Parmi eux figure le leader du groupuscule radical dissous Forsane Alizza  («Les Cavaliers de la Fierté»), Mohammed Achamlane, chez qui des armes ont été saisies. «Tous les mis en cause ont confirmé le rôle d'animateur, de coordinateur et d'émir» de cet homme, a déclaré le procureur.

Ce Français de 34 ans, qui avait récemment jugé «possible» un recours à la lutte armée «si l'islamophobie s'intensifie» selon les autorités, «réfute tout lien avec une quelconque entreprise terroriste et conteste fermement tout projet d'enlèvement», a répliqué son avocat Me Benoît Poquet.

Ce coup de filet est intervenu peu après les tueries du jeune djihadiste Mohamed Merah qui a froidement abattu trois militaires et quatre Juifs en mars dans la région de Toulouse, plongeant la France sous le choc.

Dans cette affaire, les services de renseignement ont été accusés de négligence pour n'avoir pas mieux surveillé le tueur, un délinquant devenu djihadiste, qui avait pourtant été repéré par la police.

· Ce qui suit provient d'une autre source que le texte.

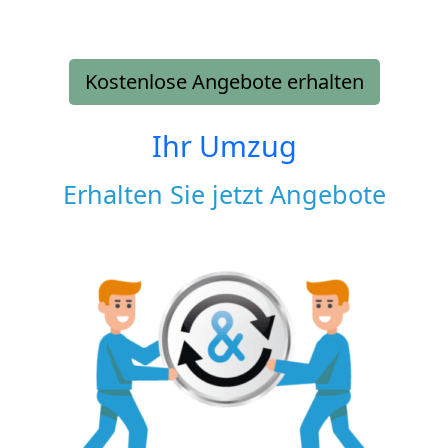
Kostenlose Angebote erhalten
Ihr Umzug
Erhalten Sie jetzt Angebote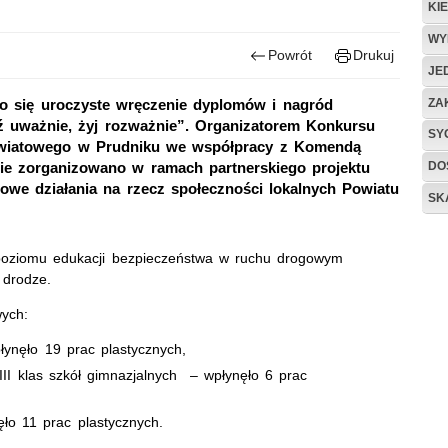
KI
WY
Powrót
Drukuj
JE
ZA
 się uroczyste wręczenie dyplomów i nagród
ź uważnie, żyj rozważnie”. Organizatorem Konkursu
SY
Powiatowego w Prudniku we współpracy z Komendą
DO
cie zorganizowano w ramach partnerskiego projektu
 działania na rzecz społeczności lokalnych Powiatu
SK
 poziomu edukacji bezpieczeństwa w ruchu drogowym
 drodze.
wych:
łynęło 19 prac plastycznych,
 III klas szkół gimnazjalnych – wpłynęło 6 prac
ło 11 prac plastycznych.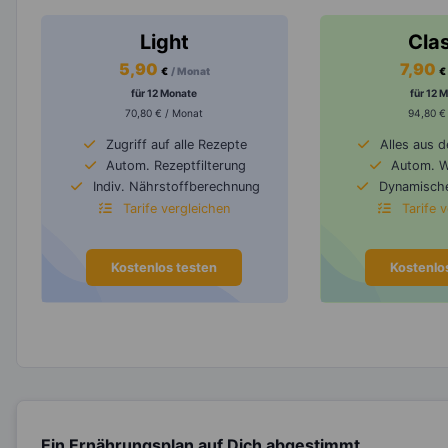
Light
Cla
5,90
7,90
€
/ Monat
€
für 12 Monate
für 12 
70,80 € / Monat
94,80 €
Zugriff auf alle Rezepte
Alles aus 
Autom. Rezeptfilterung
Autom. 
Indiv. Nährstoffberechnung
Dynamische
Tarife vergleichen
Tarife 
Kostenlos testen
Kostenlo
Ein Ernährungsplan auf Dich abgestimmt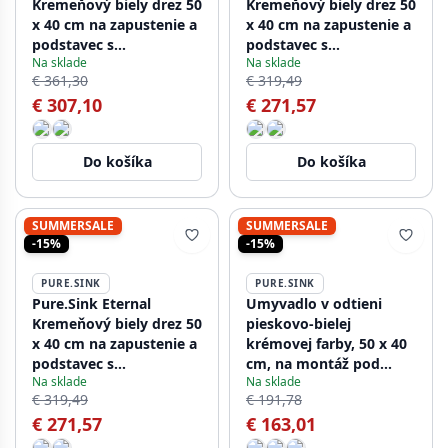
Kremeňový biely drez 50
Kremeňový biely drez 50
x 40 cm na zapustenie a
x 40 cm na zapustenie a
podstavec s
podstavec s
Na sklade
Na sklade
automatickou zátkou v
automatickou bielou
€ 361,30
€ 319,49
odtieni gun metal
zátkou
€ 307,10
€ 271,57
Do košíka
Do košíka
SUMMERSALE
SUMMERSALE
-15%
-15%
PURE.SINK
PURE.SINK
Pure.Sink Eternal
Umyvadlo v odtieni
Kremeňový biely drez 50
pieskovo-bielej
x 40 cm na zapustenie a
krémovej farby, 50 x 40
podstavec s
cm, na montáž pod
Na sklade
Na sklade
automatickou čiernou
dosku aj na dosku, s
€ 319,49
€ 191,78
zátkou
nerezovou zátkou
€ 271,57
€ 163,01
1208956399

Depuis, M. Sarkozy candidat à sa succession, a adopté une ligne de grande fermeté à l'égard de l'islamisme radical, comparant le traumatisme des Français à celui des Américains après les attentats du 11-Septembre.

«La police était sur eux (les islamistes arrêtés, NDLR) depuis quelque temps et vous verrez que, dans les semaines qui viennent, nous continuerons ce travail absolument systématique qui consiste à assurer la protection des Français en ne tolérant pas ce type d'activité», a-t-il martelé mardi sur la chaîne de télévision Canal+.

La France expulsera systématiquement ceux qui tiennent «des propos parfaitement incompatibles avec les valeurs de la République française», a également prévenu le chef de l'État.

Selon un responsable policier, «une centaine» d'islamistes radicaux sont actuellement dans le collimateur des autorités. Lundi, la France a ordonné l'expulsion de trois imams radicaux et de deux militants islamistes étrangers, et d'autres devraient suivre. La semaine dernière, le gouvernement avait interdit la venue pour un congrès islamique de quatre prédicateurs musulmans.

La gauche radicale du candidat Jean-Luc Mélenchon s'est interrogée sur le calendrier des arrestations à l'approche du premier tour de la présidentielle, mettant en garde contre une «manip de la droite».

Un sondage BVA a révélé mardi que Nicolas Sarkozy, toujours à l'aise sur les sujets sécuritaires qui avaient contribué à le faire élire en 2007, avait encore creusé l'écart au premier tour avec 29% d'intentions de vote devant le socialiste François Hollande -qui le devance cependant toujours au second.